Sunday, March 14, 2010

fun with the modern world

So today little Mainer me had a conversation in Finnish with a Sudanese guy who's in my department. This is what I like about the 21st century.

Wednesday, March 3, 2010

recent sogginess

So yes, time elapses.

Since my return to this land of dusty stones and friendly people, time has zoomed on by. Nothing like the beginning of a semester to make that happen. And now it's mid-March. I believe that this is also symptomatic of life after thirty.

So home and here. The most fun bit is that I discovered (in the Columbus-y sense of the term) that after basically all of the fall assuming that there was nothing up across the highway except the evident cold store or two, a chunk o' housing, and some big old mountains, that there is in fact the whole old town of Birkat Al Mouz. Goes to show how harried a fall I had.

But anyhow, this place is great! Finally, a real town center! Already met a bunch of nice folks there, and found a greengrocer's that's introduced me to the real price of vegetables in Oman. Which is a very nice thing.

And I am just plain happy about radish greens. And the fact that I know how to say 'radish' in Arabic now. Come to think of it, I think I only know how to say 'radish' in three languages, including English. Grim.

Mabruuk is adventuring well: he plays outside a fair bit now, and I even have a harness-and-leash setup so that he can come wandering about outside the courtyard more safely. He still bites me regularly, and I emphasize that he did this even before I devised a harness-and-leash setup. He's a playful cat, and unfortunately, all of us are other kittens for him to wrestle with an bite.

I see his sister and mother from time to time on campus: they're clearly related, since his sister is (and has been) the same age as him, which you can see since they're both not yet fully-grown, and they are the spitting (yowling, and hissing) images of each other. Same voice, too. I wish I could take them home, too, but three cats would be a bit much for me, and they're even wilder than he is right now.

Oh, and the usual update of Things That Mabruuk Will Eat:

pomegranate seeds
Omani halwa
radish greens (yup, just plain-boiled, not even any oil; snarfed 'em down and asked for more)
spider webs (no bugs or anything in them, just cobwebs: he REALLY likes his protein)

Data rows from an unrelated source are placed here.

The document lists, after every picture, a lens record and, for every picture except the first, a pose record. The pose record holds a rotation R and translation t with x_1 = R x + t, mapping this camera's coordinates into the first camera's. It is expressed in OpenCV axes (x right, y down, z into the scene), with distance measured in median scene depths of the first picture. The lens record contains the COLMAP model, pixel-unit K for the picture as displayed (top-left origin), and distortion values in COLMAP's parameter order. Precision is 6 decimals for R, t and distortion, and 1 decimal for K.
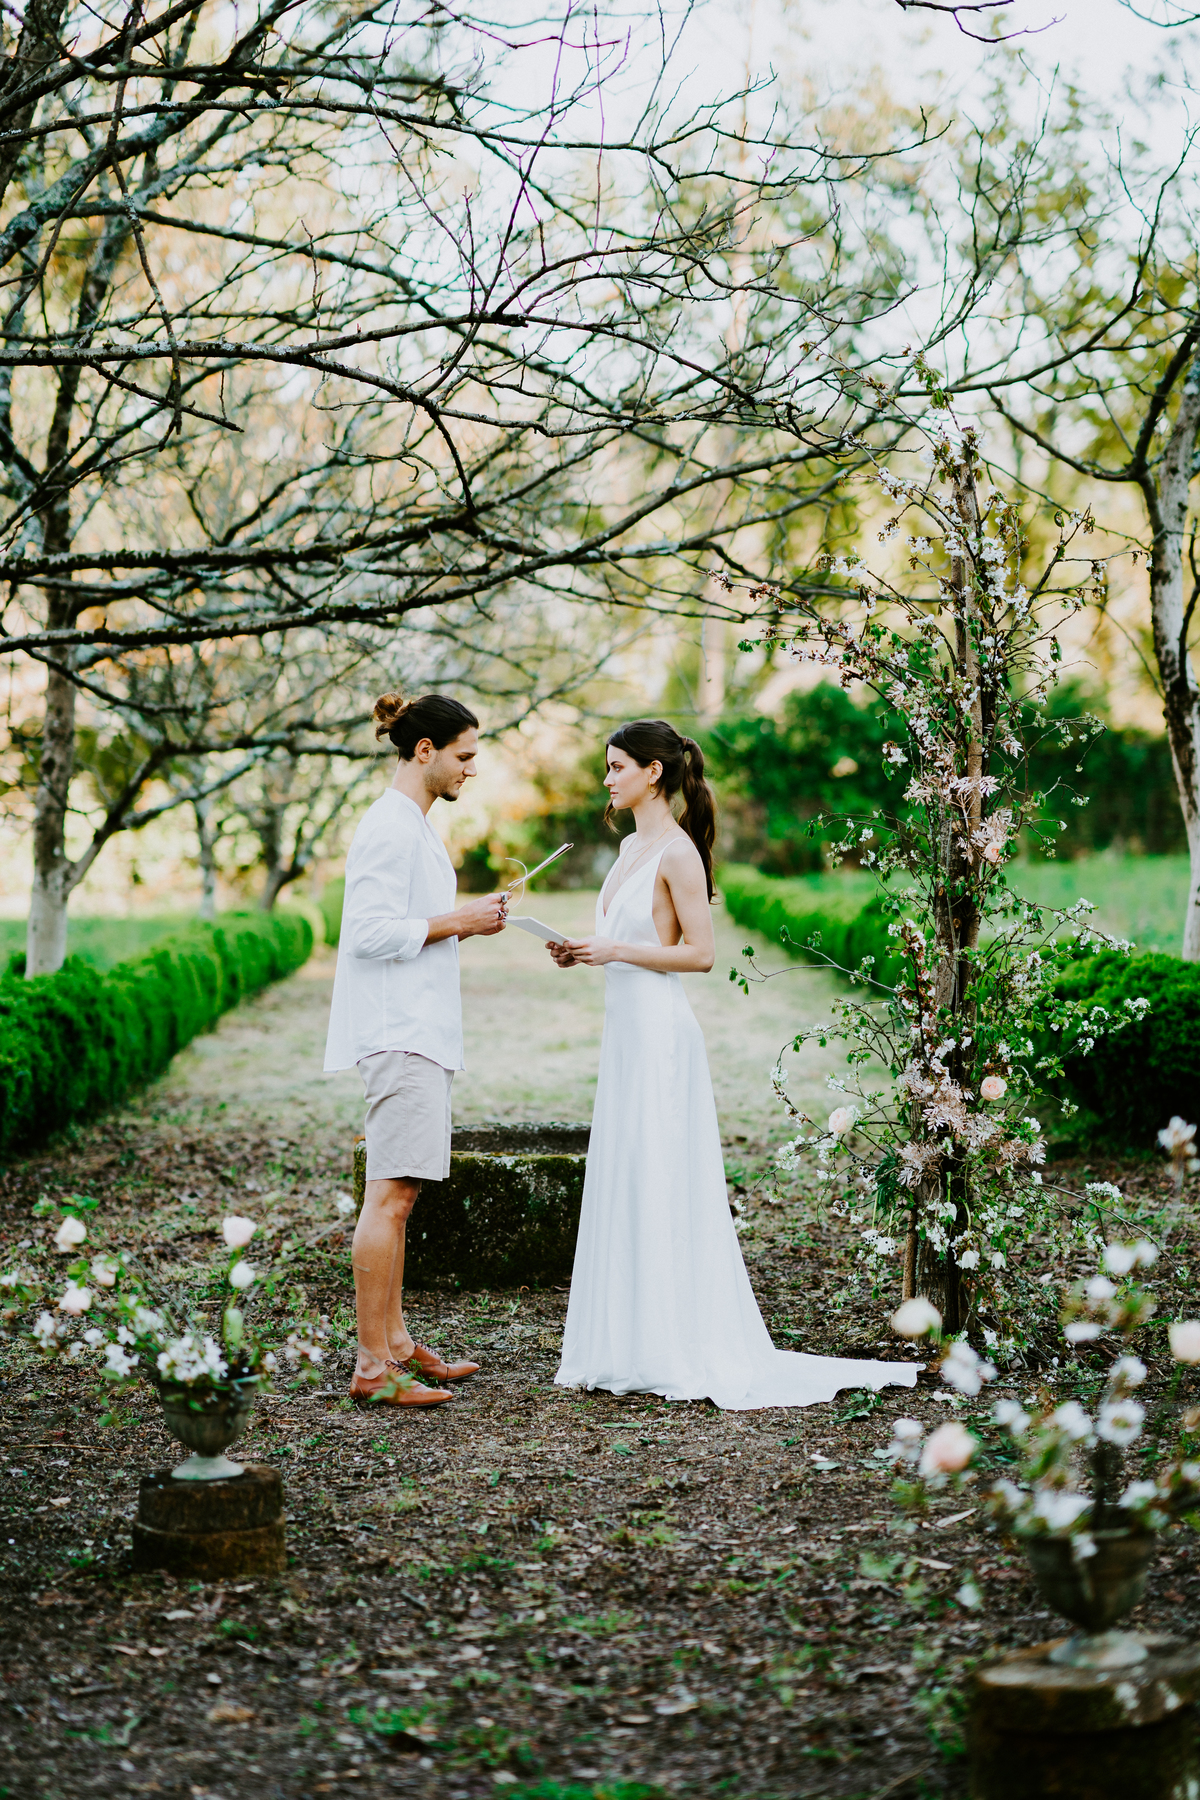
lens RADIAL K [[4357.6, 0, 600.0], [0, 4357.6, 900.0], [0, 0, 1]] dist [0.050119, -0.274812]
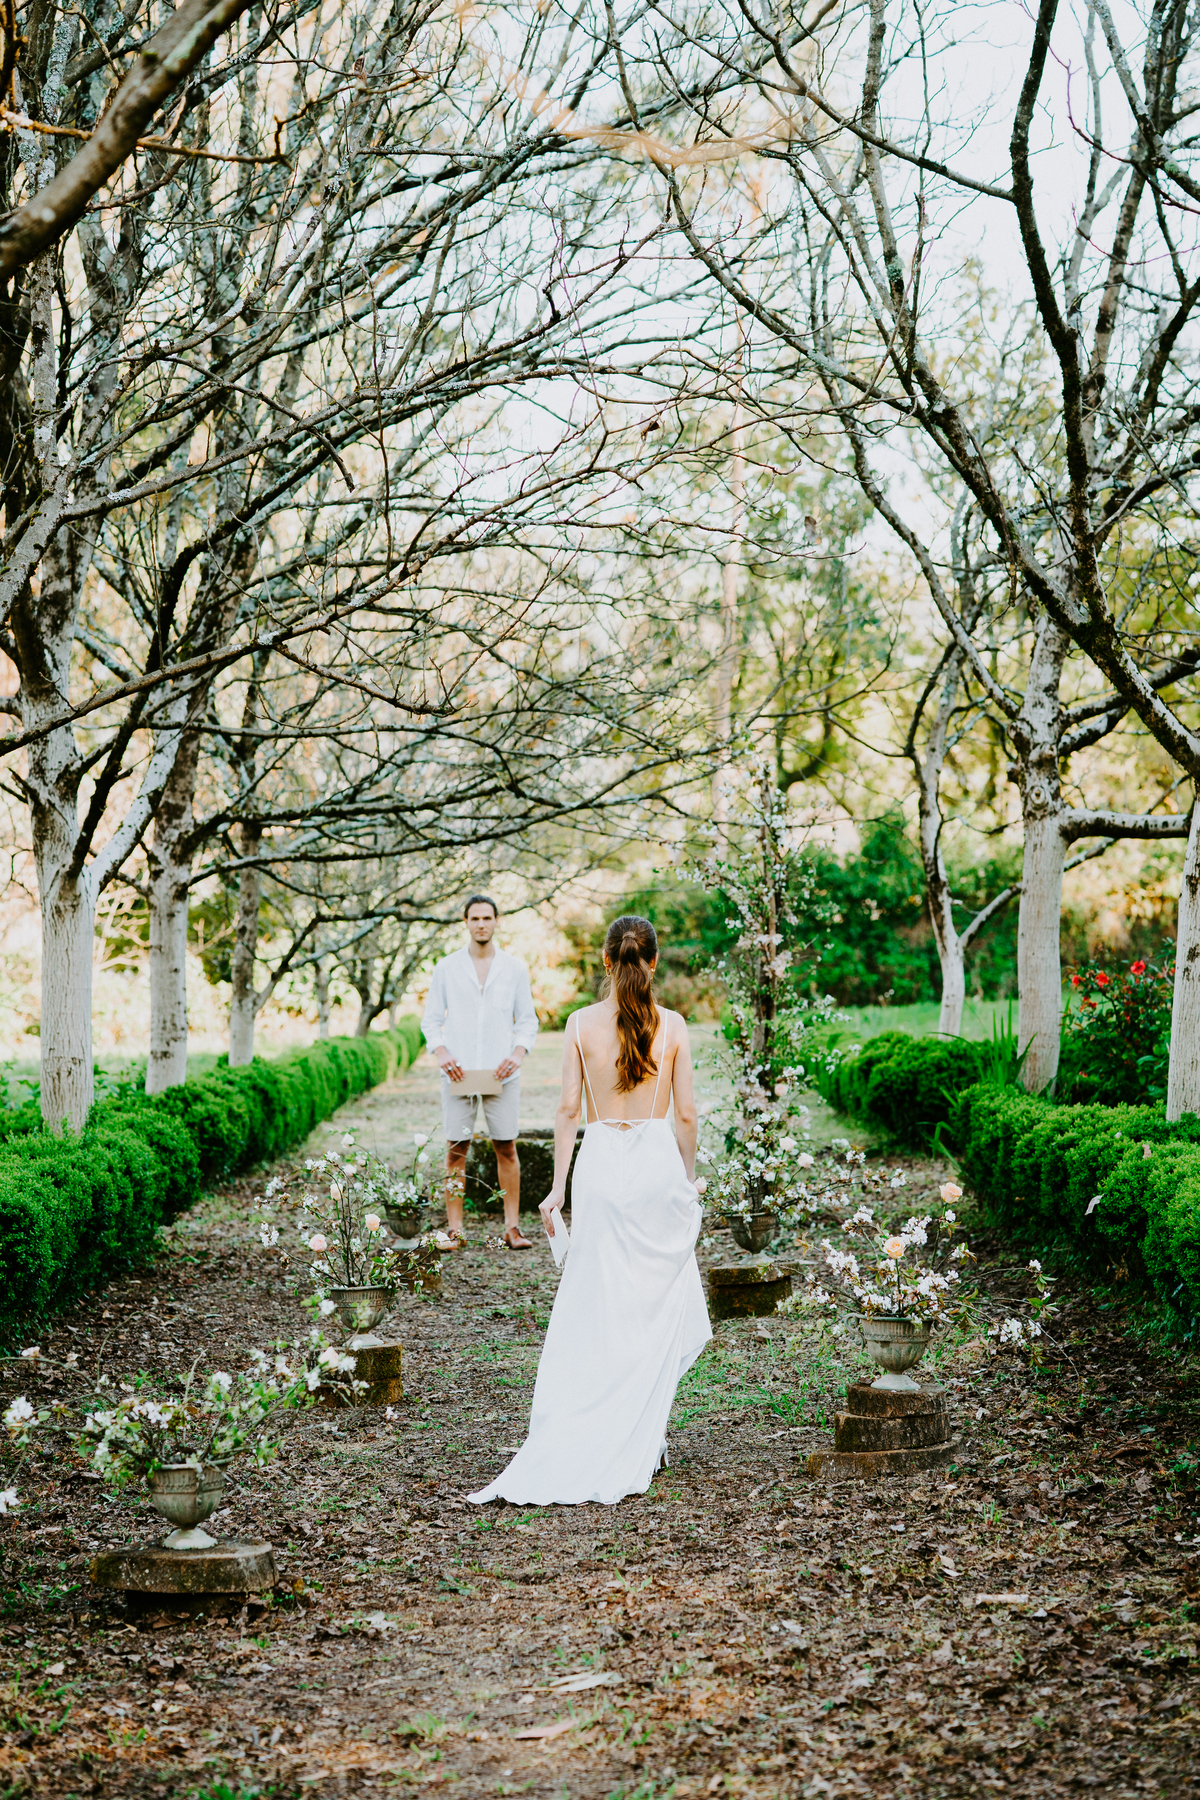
lens RADIAL K [[4357.6, 0, 600.0], [0, 4357.6, 900.0], [0, 0, 1]] dist [0.050119, -0.274812]
pose [[0.999896, -0.011037, -0.009300, 0.025953], [0.010710, 0.999349, -0.034464, 0.023655], [0.009674, 0.034360, 0.999363, -0.992093]]
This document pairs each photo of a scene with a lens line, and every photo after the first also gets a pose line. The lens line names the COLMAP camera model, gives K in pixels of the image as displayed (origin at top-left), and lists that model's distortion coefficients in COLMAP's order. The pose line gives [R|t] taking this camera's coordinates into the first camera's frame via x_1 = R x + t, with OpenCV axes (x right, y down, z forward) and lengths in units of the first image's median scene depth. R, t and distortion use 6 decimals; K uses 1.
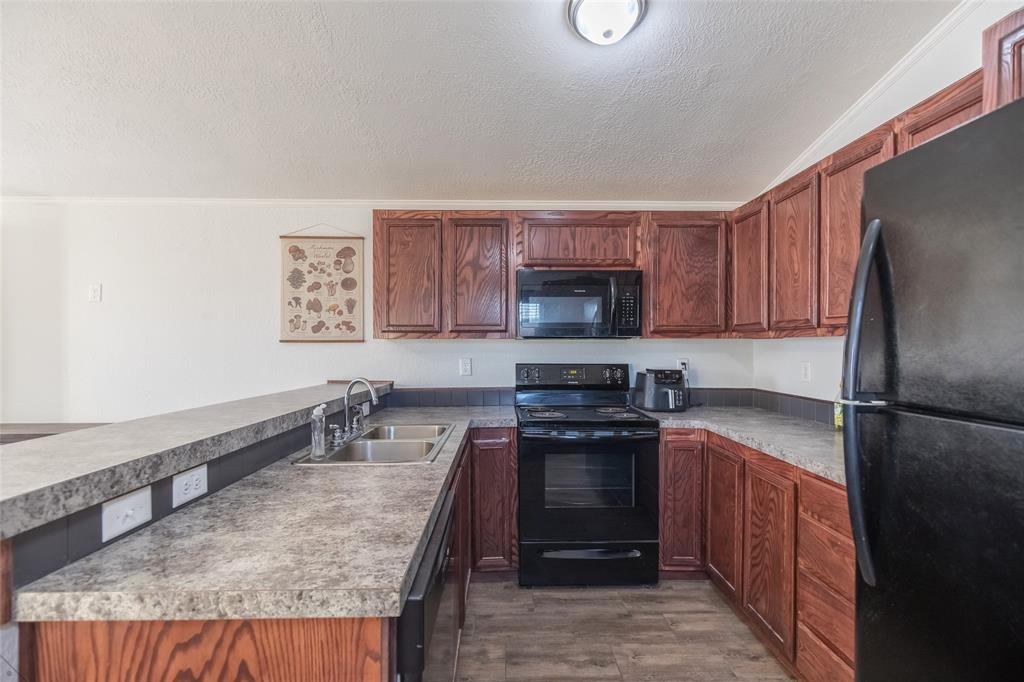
lens RADIAL K [[464.8, 0, 517.8], [0, 464.8, 346.1], [0, 0, 1]] dist [0.004617, -0.001732]
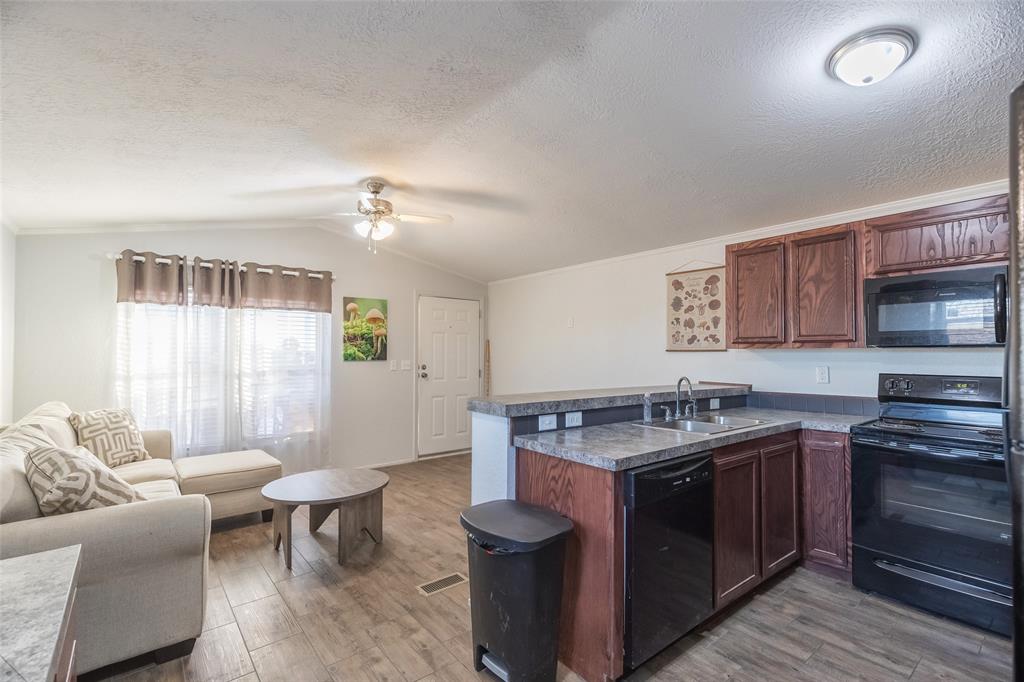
lens RADIAL K [[464.8, 0, 506.8], [0, 464.8, 346.3], [0, 0, 1]] dist [0.004617, -0.001732]
pose [[0.603196, -0.011015, -0.797517, 0.330803], [-0.001307, 0.999890, -0.014799, -0.003494], [0.797592, 0.009969, 0.603115, -0.219439]]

So. Today was rain and wet, with the attendant minor flooding that always goes along with this. Amazing how the hard dry ground just makes the water slosh along the surface like we are all in giant tiled room. Which is what most of the buildings here actually are on the inside, come to think of it.

It's so fun to see the kids out in it though: rain here seems to be like snow back home. Seasonally rare enough to be exciting and fun, even if it does cause traffic problems. The neighborhood kids here were making mud castles that had exactly the same design as the old adobe watchtowers that sit atop many a hill here, including right over old Birkat Al Mouz. I visited it the other day, and found not only a neat wild beehive---open to the air, in a niche in a nearby stone enclosure---but also a giant date palm oasis that I'd somehow failed to notice because it was tucked into a valley right between the town and the mountains. Even has a cool aqueduct running through it atop a twelve-foot (or more) wall.

Ah, there's plenty more to tell, but sleep beckons!